:: SOURCE MATERIAL ::
==*==
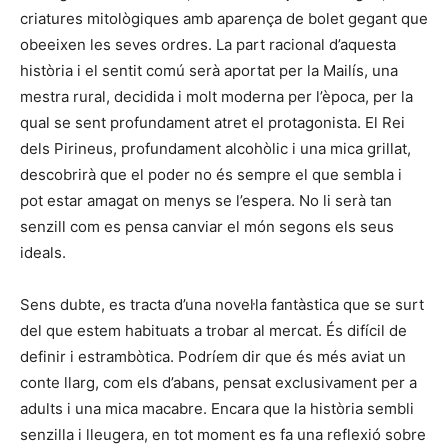
criatures mitològiques amb aparença de bolet gegant que
obeeixen les seves ordres. La part racional d’aquesta
història i el sentit comú serà aportat per la Mailís, una
mestra rural, decidida i molt moderna per l’època, per la
qual se sent profundament atret el protagonista. El Rei
dels Pirineus, profundament alcohòlic i una mica grillat,
descobrirà que el poder no és sempre el que sembla i
pot estar amagat on menys se l’espera. No li serà tan
senzill com es pensa canviar el món segons els seus
ideals.
Sens dubte, es tracta d’una novel·la fantàstica que se surt
del que estem habituats a trobar al mercat. És difícil de
definir i estrambòtica. Podríem dir que és més aviat un
conte llarg, com els d’abans, pensat exclusivament per a
adults i una mica macabre. Encara que la història sembli
senzilla i lleugera, en tot moment es fa una reflexió sobre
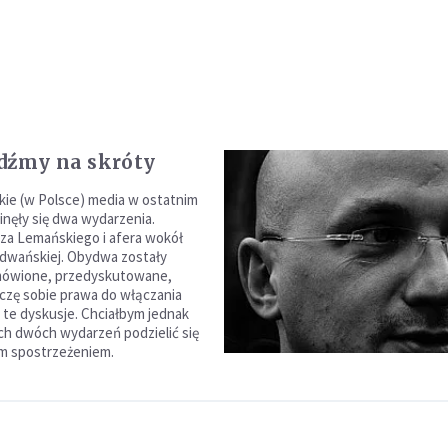
dźmy na skróty
ckie (w Polsce) media w ostatnim
inęły się dwa wydarzenia.
za Lemańskiego i afera wokół
adwańskiej. Obydwa zostały
mówione, przedyskutowane,
zczę sobie prawa do włączania
w te dyskusje. Chciałbym jednak
ch dwóch wydarzeń podzielić się
 spostrzeżeniem.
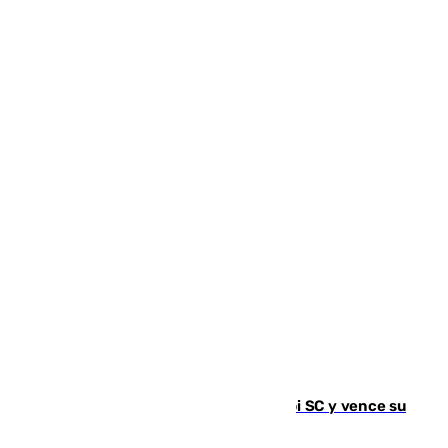
El Málaga es muy superior al Al-Arabi SC y vence su
primer encuentro de pretemporada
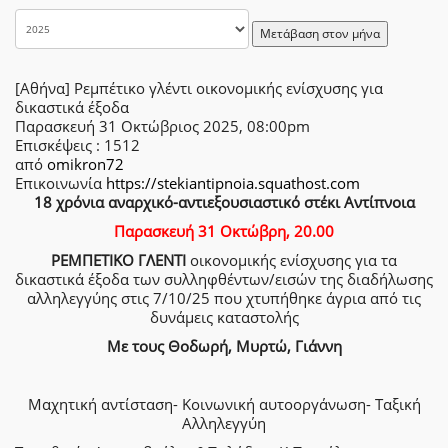
Μετάβαση στον μήνα
[Αθήνα] Ρεμπέτικο γλέντι οικονομικής ενίσχυσης για
δικαστικά έξοδα
Παρασκευή 31 Οκτώβριος 2025, 08:00pm
Επισκέψεις
: 1512
από
omikron72
Επικοινωνία
https://stekiantipnoia.squathost.com
18 χρόνια αναρχικό-αντιεξουσιαστικό στέκι Αντίπνοια
Παρασκευή 31 Οκτώβρη, 20.00
ΡΕΜΠΕΤΙΚΟ ΓΛΕΝΤΙ
οικονομικής ενίσχυσης για τα
δικαστικά έξοδα των συλληφθέντων/εισών της διαδήλωσης
αλληλεγγύης στις 7/10/25 που χτυπήθηκε άγρια από τις
δυνάμεις καταστολής
Με τους Θοδωρή, Μυρτώ, Γιάννη
Μαχητική αντίσταση- Κοινωνική αυτοοργάνωση- Ταξική
Αλληλεγγύη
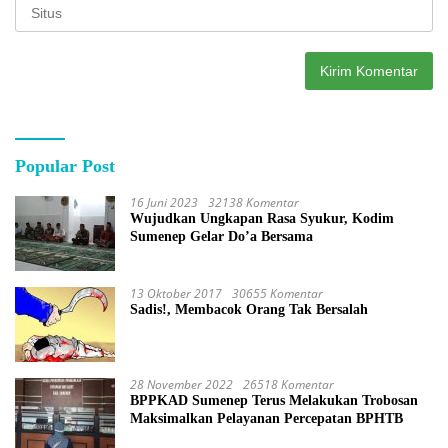
Popular Post
16 Juni 2023
32138 Komentar
Wujudkan Ungkapan Rasa Syukur, Kodim
Sumenep Gelar Do’a Bersama
13 Oktober 2017
30655 Komentar
Sadis!, Membacok Orang Tak Bersalah
28 November 2022
26518 Komentar
BPPKAD Sumenep Terus Melakukan Trobosan
Maksimalkan Pelayanan Percepatan BPHTB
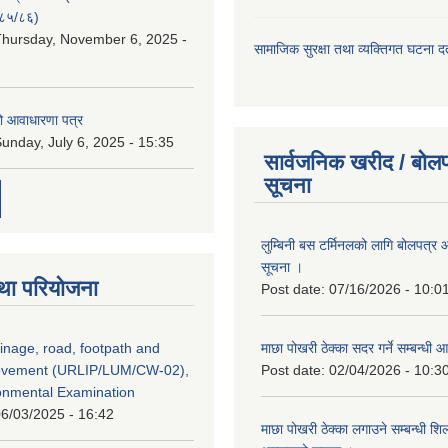
८५/८६)
hursday, November 6, 2025 -
सामाजिक सुरक्षा तथा व्यक्तिगत घटना दर्
ो आवाधारणा पत्र
unday, July 6, 2025 - 15:35
सार्वजनिक खरीद / बोलप
सूचना
लुम्बिनी बस टर्मिनलको लागि बोलपत्र आह
सूचना ।
था परियोजना
Post date:
07/16/2026 - 10:0
inage, road, footpath and
माछा पोखरी ठेक्का सदर गर्ने सम्बन्ध
rovement (URLIP/LUM/CW-02),
Post date:
02/04/2026 - 10:3
ironmental Examination
6/03/2025 - 16:42
माछा पोखरी ठेक्का लगाउने सम्बन्धी शि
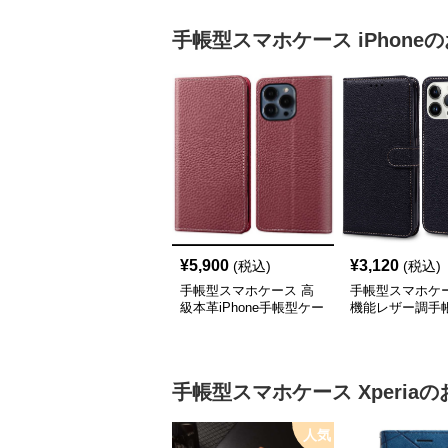
手帳型スマホケース
iPhone
の
¥
5,900
¥
3,120
(税込)
(税込)
手帳型スマホケース 高
手帳型スマホケー
級本革iPhone手帳型ケー
機能レザー調手
ス 4色展開
iPhoneケース
手帳型スマホケース
Xperia
の
人気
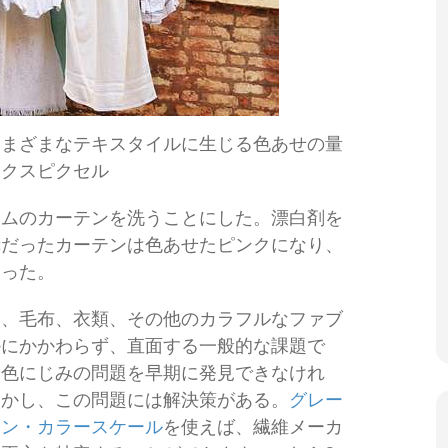
さまざまなテキスタイルに生じる色あせの量
ックスピクセル
ームのカーテンを洗うことにした。漂白剤を
赤だったカーテンは色あせたピンクになり、
まった。
ン、毛布、衣類、その他のカラフルなファブ
かにかかわらず、直面する一般的な課題で
や色にじみの問題を早期に発見できなけれ
しかし、この問題には解決策がある。
グレー
イン・カラースケール
を使えば、繊維メーカ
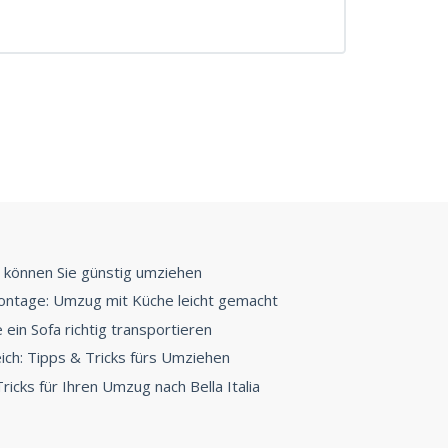
 können Sie günstig umziehen
ntage: Umzug mit Küche leicht gemacht
ein Sofa richtig transportieren
ch: Tipps & Tricks fürs Umziehen
ricks für Ihren Umzug nach Bella Italia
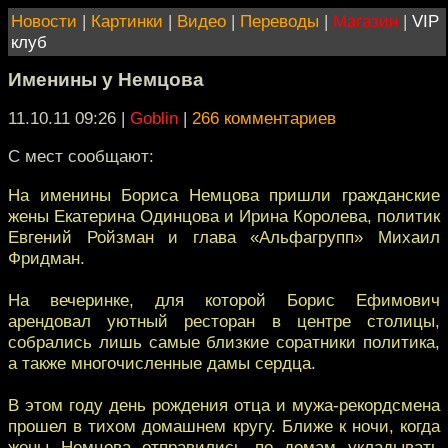
Новости
|
Картинки
|
Видео
|
Переводы
|
Магазин
|
VIP
клуб
Именины у Немцова
11.10.11 09:26
|
Goblin
|
266 комментариев
С мест сообщают:
На именины Бориса Немцова пришли гражданские
жены Екатерина Одинцова и Ирина Королева, политик
Евгений Ройзман и глава «Альфагрупп» Михаил
Фридман.
На вечеринке, для которой Борис Ефимович
арендовал уютный ресторан в центре столицы,
собрались лишь самые близкие соратники политика,
а также многочисленные дамы сердца.
В этом году день рождения отца и мужа-рекордсмена
прошел в тихом домашнем кругу. Ближе к ночи, когда
жены Немцова отправились по домам укладывать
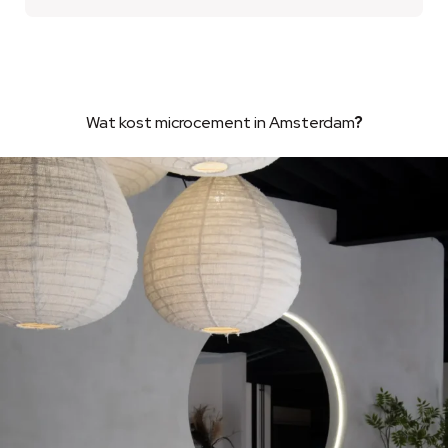
Wat kost microcement in Amsterdam
?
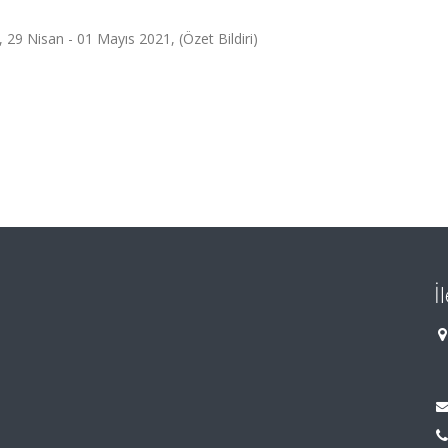
, 29 Nisan - 01 Mayıs 2021, (Özet Bildiri)
İ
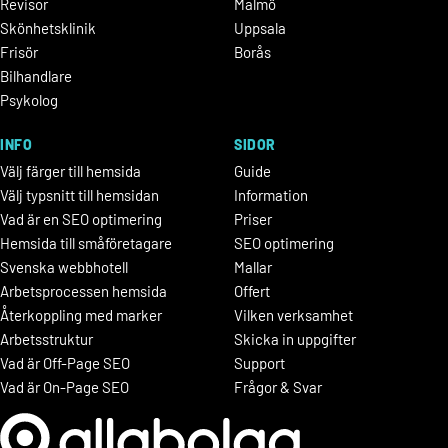
Revisor
Malmö
Skönhetsklinik
Uppsala
Frisör
Borås
Bilhandlare
Psykolog
INFO
SIDOR
Välj färger till hemsida
Guide
Välj typsnitt till hemsidan
Information
Vad är en SEO optimering
Priser
Hemsida till småföretagare
SEO optimering
Svenska webbhotell
Mallar
Arbetsprocessen hemsida
Offert
Återkoppling med marker
Vilken verksamhet
Arbetsstruktur
Skicka in uppgifter
Vad är Off-Page SEO
Support
Vad är On-Page SEO
Frågor & Svar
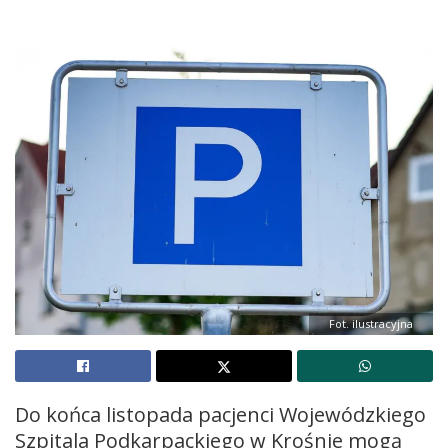
Fot. ilustracyjna
Do końca listopada pacjenci Wojewódzkiego
Szpitala Podkarpackiego w Krośnie mogą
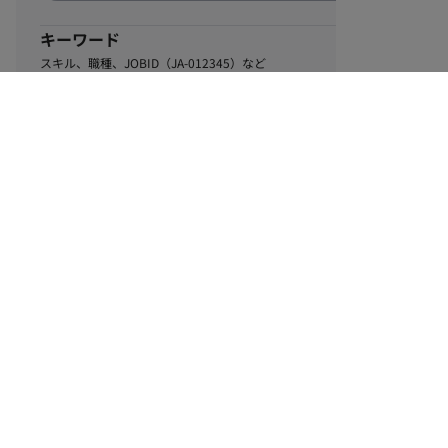
キーワード
スキル、職種、JOBID（JA-012345）など
0
該当するお仕事数
件
この条件で絞り込む
ル
利用規約
個人情報保護方針
サイトマップ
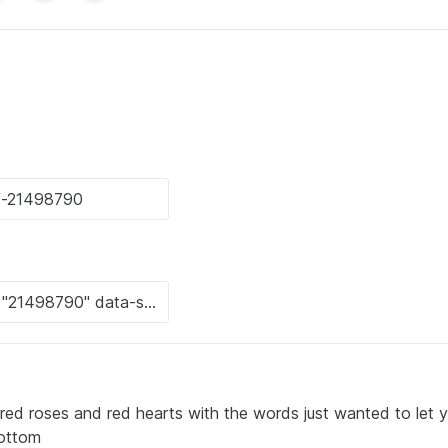
 red roses and red hearts with the words just wanted to let 
bottom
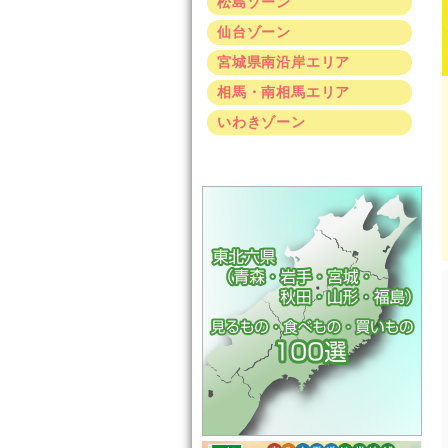
松島ゾーン
仙台ゾーン
宮城県南沿岸エリア
相馬・南相馬エリア
いわきゾーン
==*==
:: WHAT NEEDS TO BE DONE ::
The task requires that every line above be transcribed exactly, without the images.

:: RESPONSE TO THE EXERCISE ::
criatures mitològiques amb aparença de bolet gegant que
obeeixen les seves ordres. La part racional d’aquesta
història i el sentit comú serà aportat per la Mailís, una
mestra rural, decidida i molt moderna per l’època, per la
qual se sent profundament atret el protagonista. El Rei
dels Pirineus, profundament alcohòlic i una mica grillat,
descobrirà que el poder no és sempre el que sembla i
pot estar amagat on menys se l’espera. No li serà tan
senzill com es pensa canviar el món segons els seus
ideals.
Sens dubte, es tracta d’una novel·la fantàstica que se surt
del que estem habituats a trobar al mercat. És difícil de
definir i estrambòtica. Podríem dir que és més aviat un
conte llarg, com els d’abans, pensat exclusivament per a
adults i una mica macabre. Encara que la història sembli
senzilla i lleugera, en tot moment es fa una reflexió sobre
dźmy na skróty
ckie (w Polsce) media w ostatnim
inęły się dwa wydarzenia.
za Lemańskiego i afera wokół
adwańskiej. Obydwa zostały
mówione, przedyskutowane,
zczę sobie prawa do włączania
w te dyskusje. Chciałbym jednak
ch dwóch wydarzeń podzielić się
 spostrzeżeniem.
El Málaga es muy superior al Al-Arabi SC y vence su
primer encuentro de pretemporada
Μετάβαση στον μήνα
[Αθήνα] Ρεμπέτικο γλέντι οικονομικής ενίσχυσης για
δικαστικά έξοδα
Παρασκευή 31 Οκτώβριος 2025, 08:00pm
Επισκέψεις
: 1512
από
omikron72
Επικοινωνία
https://stekiantipnoia.squathost.com
18 χρόνια αναρχικό-αντιεξουσιαστικό στέκι Αντίπνοια
Παρασκευή 31 Οκτώβρη, 20.00
ΡΕΜΠΕΤΙΚΟ ΓΛΕΝΤΙ
οικονομικής ενίσχυσης για τα
δικαστικά έξοδα των συλληφθέντων/εισών της διαδήλωσης
αλληλεγγύης στις 7/10/25 που χτυπήθηκε άγρια από τις
δυνάμεις καταστολής
Με τους Θοδωρή, Μυρτώ, Γιάννη
Μαχητική αντίσταση- Κοινωνική αυτοοργάνωση- Ταξική
Αλληλεγγύη
Popular Post
16 Juni 2023
32138 Komentar
Wujudkan Ungkapan Rasa Syukur, Kodim
Sumenep Gelar Do’a Bersama
13 Oktober 2017
30655 Komentar
Sadis!, Membacok Orang Tak Bersalah
28 November 2022
26518 Komentar
BPPKAD Sumenep Terus Melakukan Trobosan
Maksimalkan Pelayanan Percepatan BPHTB
८५/८६)
hursday, November 6, 2025 -
सामाजिक सुरक्षा तथा व्यक्तिगत घटना दर्
ो आवाधारणा पत्र
unday, July 6, 2025 - 15:35
सार्वजनिक खरीद / बोलप
सूचना
लुम्बिनी बस टर्मिनलको लागि बोलपत्र आह
सूचना ।
था परियोजना
Post date:
07/16/2026 - 10:0
inage, road, footpath and
माछा पोखरी ठेक्का सदर गर्ने सम्बन्ध
rovement (URLIP/LUM/CW-02),
Post date:
02/04/2026 - 10:3
ironmental Examination
6/03/2025 - 16:42
माछा पोखरी ठेक्का लगाउने सम्बन्धी शि
手帳型スマホケース
iPhone
の
¥
5,900
¥
3,120
(税込)
(税込)
手帳型スマホケース 高
手帳型スマホケー
級本革iPhone手帳型ケー
機能レザー調手
ス 4色展開
iPhoneケース
手帳型スマホケース
Xperia
の
人気
さまざまなテキスタイルに生じる色あせの量
ックスピクセル
ームのカーテンを洗うことにした。漂白剤を
赤だったカーテンは色あせたピンクになり、
まった。
ン、毛布、衣類、その他のカラフルなファブ
かにかかわらず、直面する一般的な課題で
や色にじみの問題を早期に発見できなけれ
しかし、この問題には解決策がある。
グレー
イン・カラースケール
を使えば、繊維メーカ
 können Sie günstig umziehen
ntage: Umzug mit Küche leicht gemacht
ein Sofa richtig transportieren
ch: Tipps & Tricks fürs Umziehen
ricks für Ihren Umzug nach Bella Italia
Новости
|
Картинки
|
Видео
|
Переводы
|
Магазин
|
VIP
клуб
Именины у Немцова
11.10.11 09:26
|
Goblin
|
266 комментариев
С мест сообщают:
На именины Бориса Немцова пришли гражданские
жены Екатерина Одинцова и Ирина Королева, политик
Евгений Ройзман и глава «Альфагрупп» Михаил
Фридман.
На вечеринке, для которой Борис Ефимович
арендовал уютный ресторан в центре столицы,
собрались лишь самые близкие соратники политика,
а также многочисленные дамы сердца.
В этом году день рождения отца и мужа-рекордсмена
прошел в тихом домашнем кругу. Ближе к ночи, когда
жены Немцова отправились по домам укладывать
Wat kost microcement in Amsterdam
?
, 29 Nisan - 01 Mayıs 2021, (Özet Bildiri)
İ
Revisor
Malmö
Skönhetsklinik
Uppsala
Frisör
Borås
Bilhandlare
Psykolog
INFO
SIDOR
Välj färger till hemsida
Guide
Välj typsnitt till hemsidan
Information
Vad är en SEO optimering
Priser
Hemsida till småföretagare
SEO optimering
Svenska webbhotell
Mallar
Arbetsprocessen hemsida
Offert
Återkoppling med marker
Vilken verksamhet
Arbetsstruktur
Skicka in uppgifter
Vad är Off-Page SEO
Support
Vad är On-Page SEO
Frågor & Svar
Fot. ilustracyjna
Do końca listopada pacjenci Wojewódzkiego
Szpitala Podkarpackiego w Krośnie mogą
キーワード
スキル、職種、JOBID（JA-012345）など
0
該当するお仕事数
件
この条件で絞り込む
ル
利用規約
個人情報保護方針
サイトマップ
 red roses and red hearts with the words just wanted to let 
bottom
松島ゾーン
仙台ゾーン
宮城県南沿岸エリア
相馬・南相馬エリア
いわきゾーン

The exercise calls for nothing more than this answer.